SCORE is here to help entrepreneurs, and owners of small to medium-sized businesses be more successful.  SCORE provides free business mentoring through more than 40 experienced individuals in our Grand Rapids Chapter. These volunteers offer more than 400 years of business management experience in many different areas.

If you have a vision of a new business you want to start, contact us and let us mentor you through the process of establishing a formal plan for your business. We’ll show you how to plan your startup. We’ll help you analyze the competition you will face and learn how to show your potential customers why they should do business with you. Your SCORE mentor will help you determine the financial resources you will need to have available, as you get ready to open your doors for business.

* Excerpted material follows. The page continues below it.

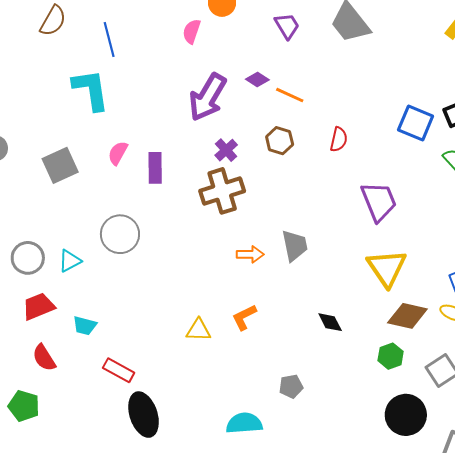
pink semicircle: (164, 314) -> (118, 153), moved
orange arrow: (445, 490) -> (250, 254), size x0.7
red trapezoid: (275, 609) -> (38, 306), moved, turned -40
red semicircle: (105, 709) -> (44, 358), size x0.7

If you have an established business and you feel “challenged” in these challenging times, contact us and let one or more SCORE mentors review your business to help you shape a plan to grow your business.  Your mentors will help you form a financial plan, look at your marketing activities, or simply listen to you and serve as a sounding board to give you a support system that helps you lead your business. SCORE advisors can assemble a mentoring team with experts from different specialty areas to help you get advice in areas such as finance, marketing, human resources and management.

You can meet with SCORE just once or on a long-term basis. If you have a simple business question or just want an explanation of how a cash flow statement works, SCORE can provide you with answers. However, you really get the best value from SCORE if you set up a series of confidential meetings to talk about a business problem or opportunity.

There are many factors that support your success in your business: a focused business plan, hard work, quality products and services—just to name a few.

Another contributing factor to small business success is good advice. I encourage every entrepreneur that I talk with to seek out advisors. Note that I say mentors, not necessarily a single mentor. Small business owners benefit from having access to numerous perspectives. The effective leader then takes these insights and distills the ideas and advice into what is right for his or her business.

Small businesses represent economic prosperity in America and here in Western Michigan. The success of small business is important to you as a business owner, to your employees and to this community.